Posted by mousethief (# 953) on :
 
quote:
Originally posted by Dafyd:
Logic preserves truth from premise to conclusion.

In an axiomatic system set in an artificial language, sure. In real life, nobody can use that kind of logic. There are no such neat-and-tidy arguments about real things. Not in science, not in theology, not in politics, not in economics, not in nothing.

quote:
Originally posted by Dafyd:
The same could be said of imagination. Apparently, both imagination and logic are left brain functions.

That's not how left and right brain functions are usually split up. What do you base this on?

quote:
Logic is, so to speak, systematic imagination.
No it's not. It's a system for drawing conclusions. It provides no input, so it is not imagination.
 
Posted by Dafyd (# 5549) on :
 
quote:
Originally posted by mousethief:
quote:
Originally posted by Dafyd:
Logic preserves truth from premise to conclusion.

In an axiomatic system set in an artificial language, sure. In real life, nobody can use that kind of logic. There are no such neat-and-tidy arguments about real things. Not in science, not in theology, not in politics, not in economics, not in nothing.
Yes, real world situations don't always fit into neat and tidy categories. That doesn't mean that logic isn't helpful. Just as real-world situations don't always conform strictly to mathematical idealisations means that mathematical idealisations don't help.

But logic does work. For example, if carbon dioxide would form a layer on the ground too deep to breathe in if it fell out of the atmosphere, and we can still breathe, it follows that carbon dioxide doesn't fall out of the atmosphere. Disregard for logic tends to go along with various forms of charlatanry.

quote:
quote:
Originally posted by Dafyd:
The same could be said of imagination. Apparently, both imagination and logic are left brain functions.

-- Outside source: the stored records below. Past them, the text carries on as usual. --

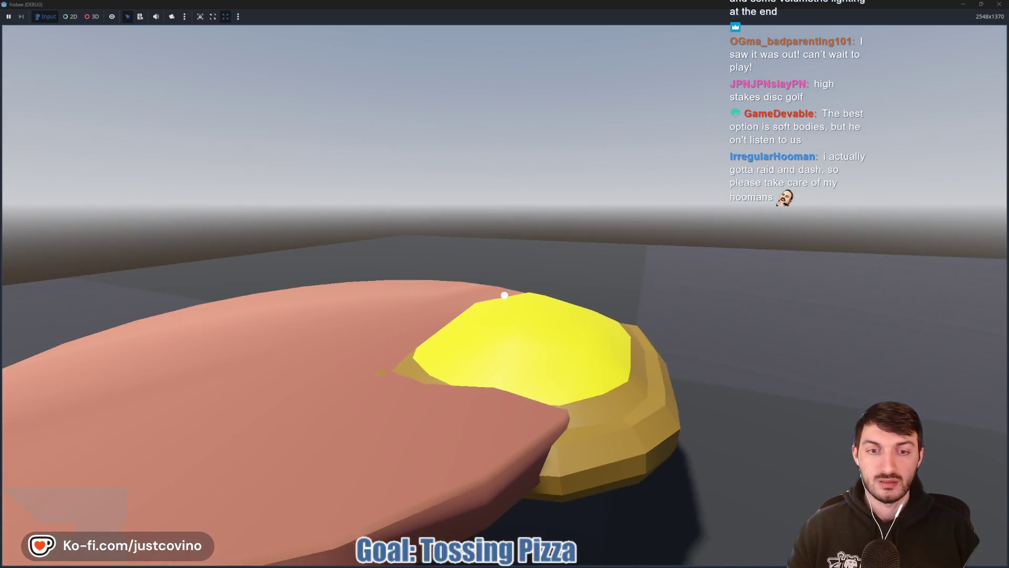
click(504, 296)
key(F8)
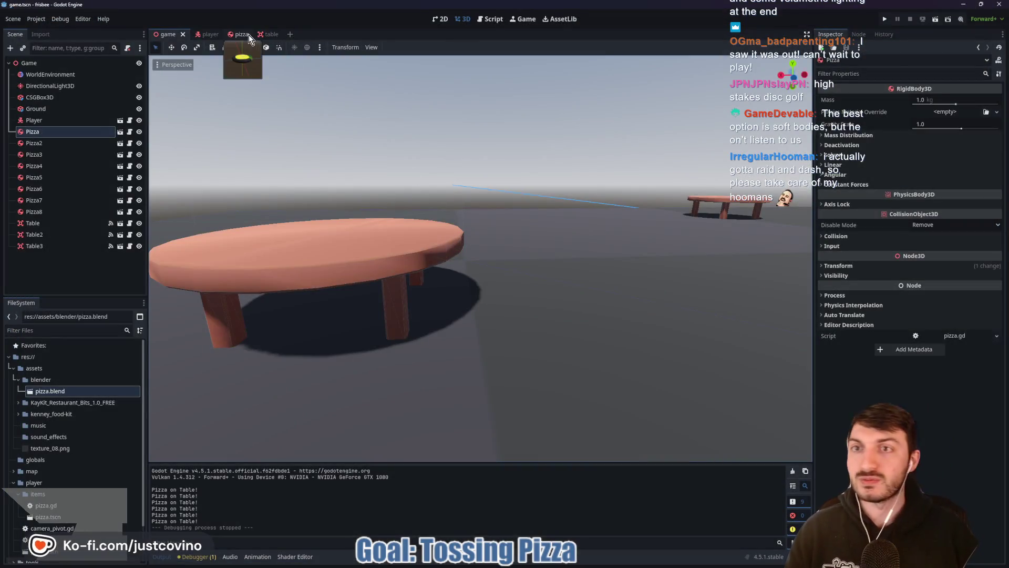
Step: Point rag_doll at %RagDollSkeleton on line 4 of the pizza script and save it
click(248, 35)
click(129, 63)
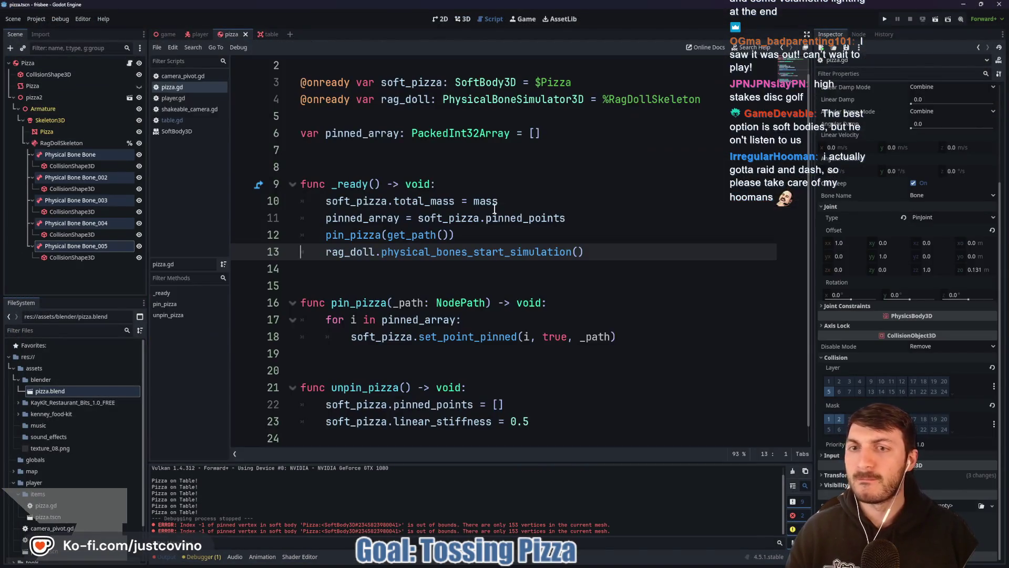
click(702, 99)
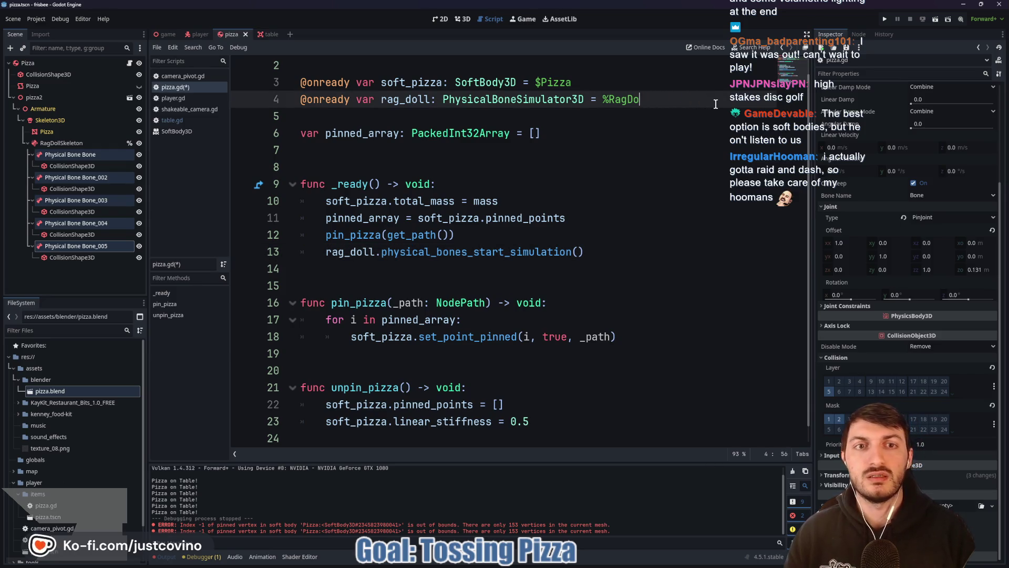
key(Return)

That's not how left and right brain functions are usually split up. What do you base this on?
An article I saw a while back. According to the article, people with left-brain damage have difficulty with metaphor. Meanwhile, people with right-brain damage have difficulty with irony and sarcasm. (The left brain can imagine all sorts of explanations, but doesn't have the ability to reality check them.)
The idea that imagination and feeling go together and are jointly opposed to reason is deeply engrained in our culture - probably since Plato. But that doesn't make it true.

quote:
quote:
Logic is, so to speak, systematic imagination.
No it's not. It's a system for drawing conclusions. It provides no input, so it is not imagination.
But how does logic draw conclusions? Simply put, it's a formalised way of imagining hypothetical situations and deciding which ones can happen. People worked out which syllogisms are valid by seeing whether they can imagine situations in which they aren't valid. If you imagine that Tibby is a cat and all cats are mammals, can you imagine that Tibby is not a mammal? How else did Aristotle come up with logic?

Does imagination provide input? It uses material from the senses as its building blocks. It's a way of processing the building blocks. But it's not as if imagination can happen unfettered by logic. One can no more imagine a square circle than draw one.